We took Firecrest through her first lift bridge

We moored up in time for lunch, and the conservatory had warmed up so we sat out to make the most of it. We’d received a special gift from John and Martina from Burnt Oak, hand Made coaster to match our colour scheme. Fibre dyed and spun by Martina and woven by John.



Doris Day

We’re dedicating today to storm Doris which is whipping through the country and has put paid to our cruising plans for the next few hours at least. Our winds might be reaching 50mph but it sounds like the rest of the country is a lot wilder. Mooring under trees is a mixed blessing, it’s definately more sheltered but we”ll be in trouble if one of them comes down.

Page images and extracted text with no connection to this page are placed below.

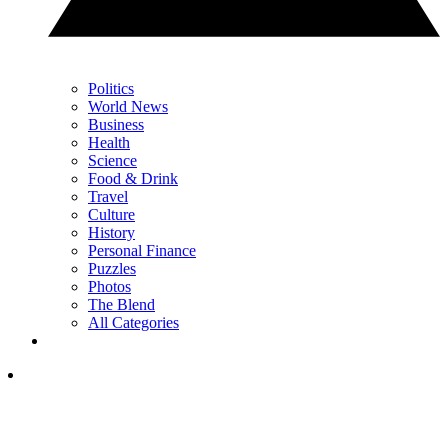
Politics
World News
Business
Health
Science
Food & Drink
Travel
Culture
History
Personal Finance
Puzzles
Photos
The Blend
All Categories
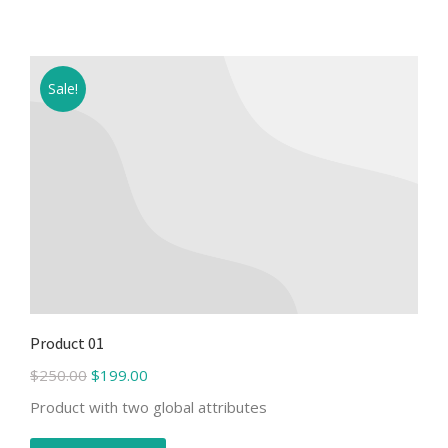
Sale!
Product 01
$
250.00
$
199.00
Product with two global attributes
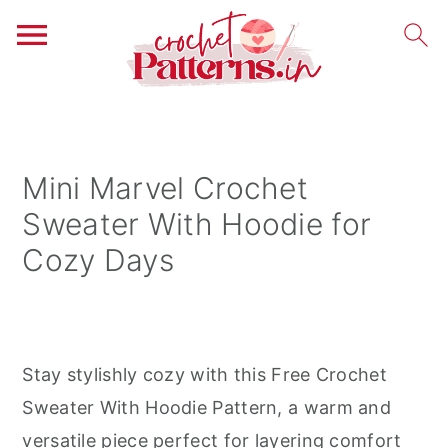
S
S
S
k
k
k
i
i
i
Mini Marvel Crochet
p
p
p
Sweater With Hoodie for
t
t
t
Cozy Days
o
o
o
p
m
p
r
a
r
i
i
i
Stay stylishly cozy with this Free Crochet
m
n
m
Sweater With Hoodie Pattern, a warm and
a
c
a
versatile piece perfect for layering comfort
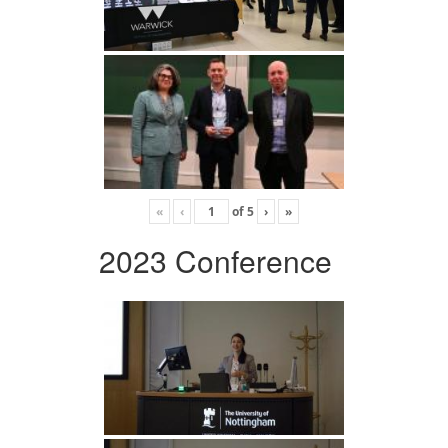
«
‹
of
5
›
»
2023 Conference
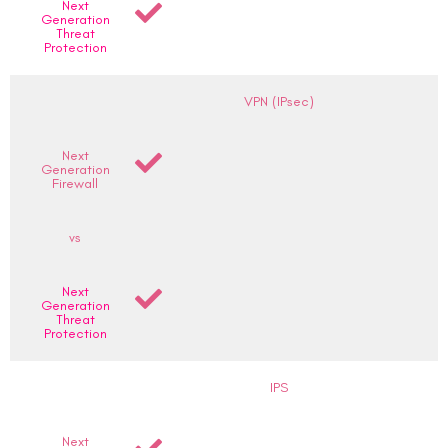
Next
Generation
Threat
Protection
VPN (IPsec)
Next
Generation
Firewall
vs
Next
Generation
Threat
Protection
IPS
Next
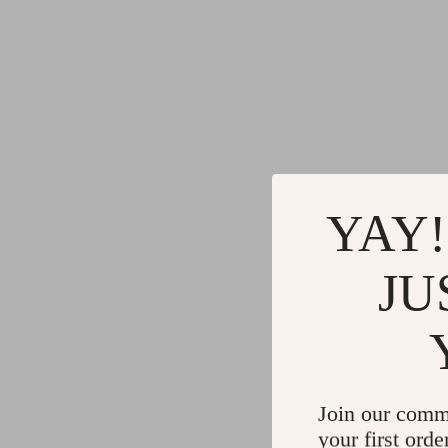
YAY!
JU
Join our comm
your first orde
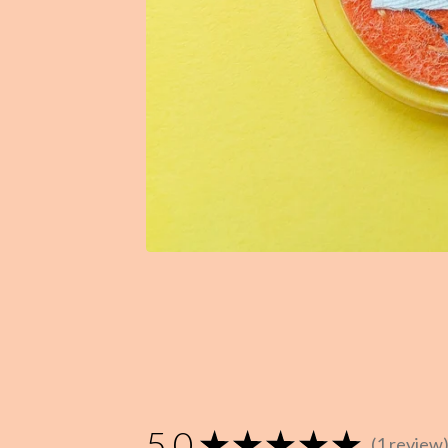
5.0
★
★
★
★
★
1
review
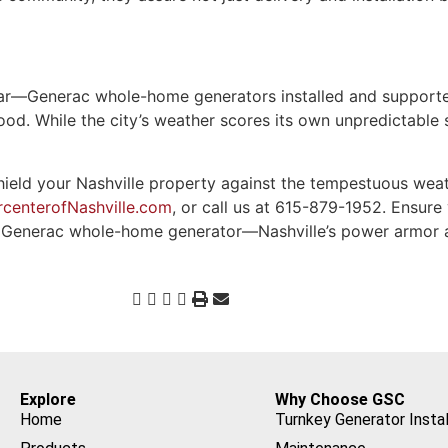
clear—Generac whole-home generators installed and suppor
hood. While the city’s weather scores its own unpredictable
ld your Nashville property against the tempestuous weath
centerofNashville.com
, or call us at 615-879-1952. Ensure
 a Generac whole-home generator—Nashville’s power armor 
Explore
Why Choose GSC
Home
Turnkey Generator Instal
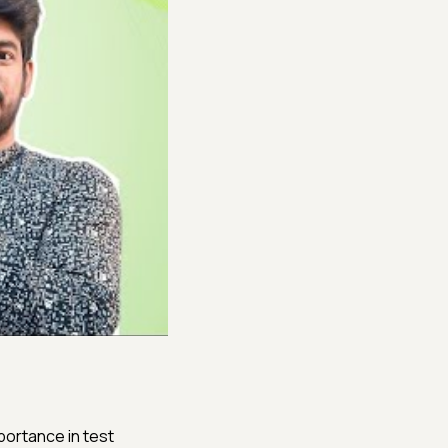
portance in test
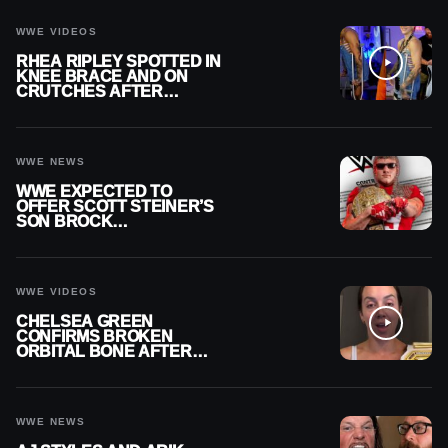
WWE VIDEOS
RHEA RIPLEY SPOTTED IN
KNEE BRACE AND ON
CRUTCHES AFTER
MENISCUS SURGERY
WWE NEWS
WWE EXPECTED TO
OFFER SCOTT STEINER’S
SON BROCK
RECHSTEINER A
CONTRACT AFTER NFL
CAREER
WWE VIDEOS
CHELSEA GREEN
CONFIRMS BROKEN
ORBITAL BONE AFTER
WWE SMACKDOWN
INJURY
WWE NEWS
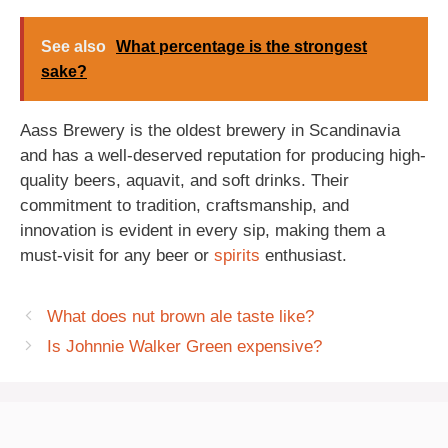
See also
What percentage is the strongest
sake?
Aass Brewery is the oldest brewery in Scandinavia
and has a well-deserved reputation for producing high-
quality beers, aquavit, and soft drinks. Their
commitment to tradition, craftsmanship, and
innovation is evident in every sip, making them a
must-visit for any beer or
spirits
enthusiast.
What does nut brown ale taste like?
Is Johnnie Walker Green expensive?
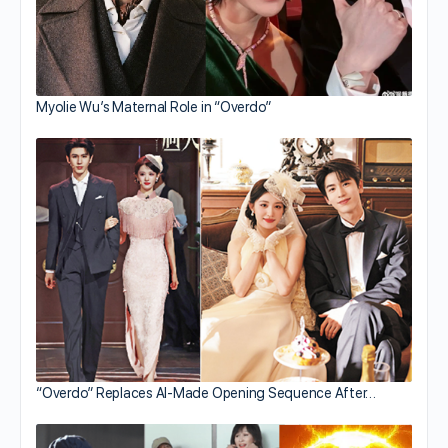
Myolie Wu’s Maternal Role in “Overdo”
“Overdo” Replaces AI-Made Opening Sequence After…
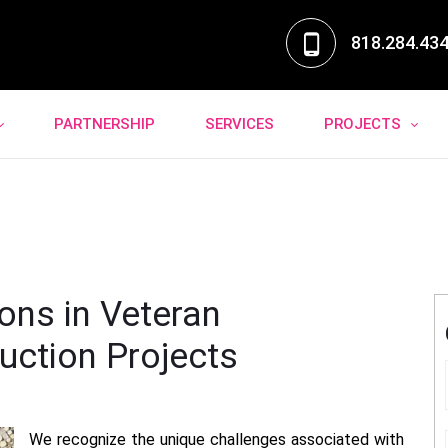
818.284.43
PARTNERSHIP
SERVICES
PROJECTS
ons in Veteran
uction Projects
We recognize the unique challenges associated with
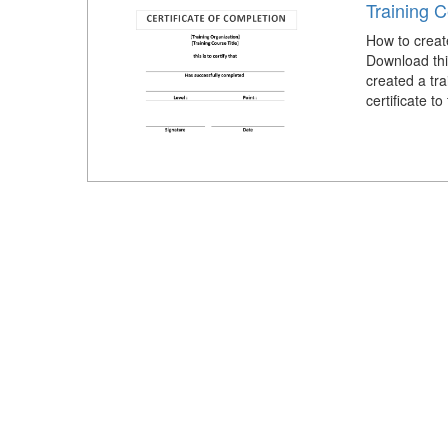
Training C
How to create
Download this
created a tra
certificate to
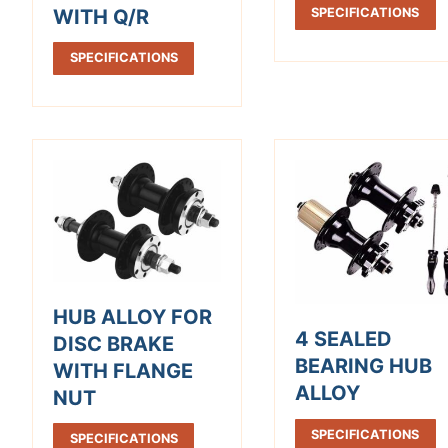
WITH Q/R
SPECIFICATIONS
SPECIFICATIONS
HUB ALLOY FOR
4 SEALED
DISC BRAKE
BEARING HUB
WITH FLANGE
ALLOY
NUT
SPECIFICATIONS
SPECIFICATIONS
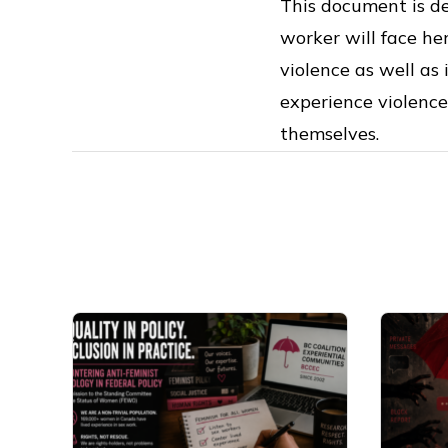
This document is de
worker will face he
violence as well as
experience violence
themselves.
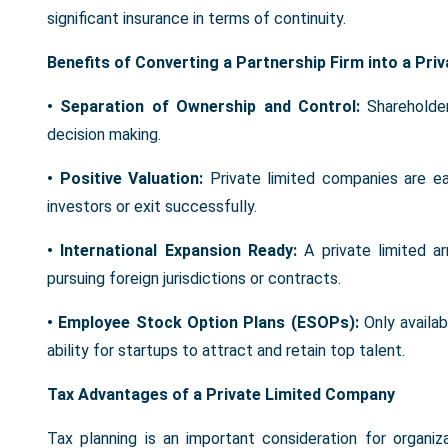
significant insurance in terms of continuity.
Benefits of Converting a Partnership Firm into a Pr
• Separation of Ownership and Control:
Shareholde
decision making.
• Positive Valuation:
Private limited companies are ea
investors or exit successfully.
• International Expansion Ready:
A private limited 
pursuing foreign jurisdictions or contracts.
• Employee Stock Option Plans (ESOPs):
Only availa
ability for startups to attract and retain top talent.
Tax Advantages of a Private Limited Company
Tax planning is an important consideration for organiz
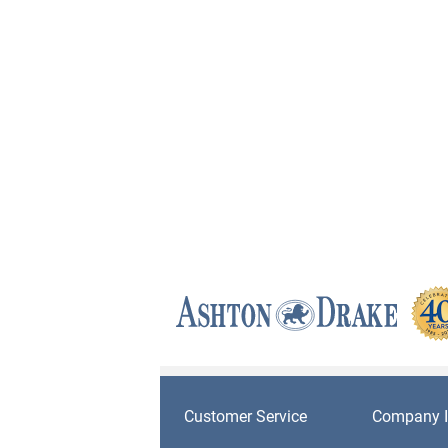
Customer Service
Company I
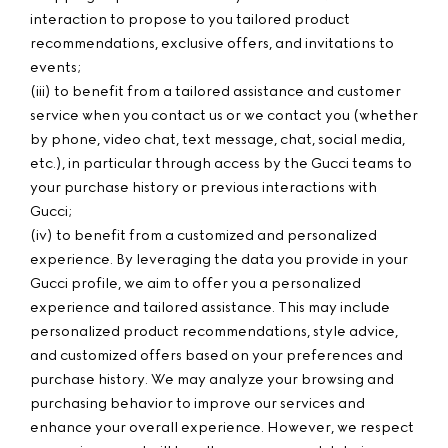
interaction to propose to you tailored product
recommendations, exclusive offers, and invitations to
events;
(iii) to benefit from a tailored assistance and customer
service when you contact us or we contact you (whether
by phone, video chat, text message, chat, social media,
etc.), in particular through access by the Gucci teams to
your purchase history or previous interactions with
Gucci;
(iv) to benefit from a customized and personalized
experience. By leveraging the data you provide in your
Gucci profile, we aim to offer you a personalized
experience and tailored assistance. This may include
personalized product recommendations, style advice,
and customized offers based on your preferences and
purchase history. We may analyze your browsing and
purchasing behavior to improve our services and
enhance your overall experience. However, we respect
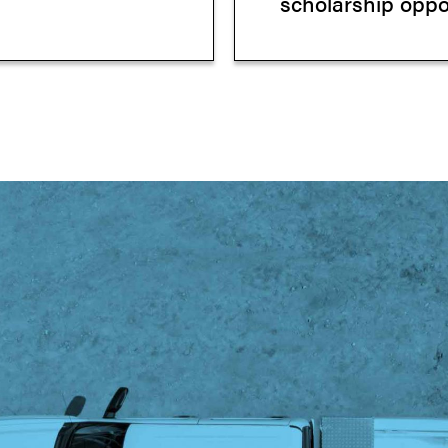
scholarship oppor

I’m thinking of taking up surfing cause we’ve got waves on the canal. But then I’m full of daft ideas. It must be cabin fever cause I got the iron out for the first time. (Do you think this is Eric getting his own back for all those photos of him wiring)

Cabin fever got the better of us so we set off for a walk, “on the beech” this was just a bit further along the canal.

lets start at the very beginning

The Macclesfield canal starts at Marple Junction. It leaves the Peak Forest canal and travels 26miles south to Kidsgrove.  The route of the canal was given permission by an act of Parliament in 1826, surveyed by Thomas Telford and construction was engineered by William Crosley and finally completed in 1831 at a cost of £320,000.

There are some beautiful bridges that curl around onto the tow path. They’re known as Snake bridges and were designed where the towpath crosses to the opposite side to allow the horses to cross over without being untied from their barges. (Information taken from the Macclesfield canal website)

we’re moored just after bridge 2

Despite the grey and miserable weather, the boat is so nice and snug, we’ve changed the duvet from the winter 10.5 tog to our brand new 4.5 tog. I kept a blanket close at hand in case we were cold overnight but no, the lightweight duvet is just right.

And finally a bit of colour, Eric went out to buy some wiring supplies and came back with flowers for me.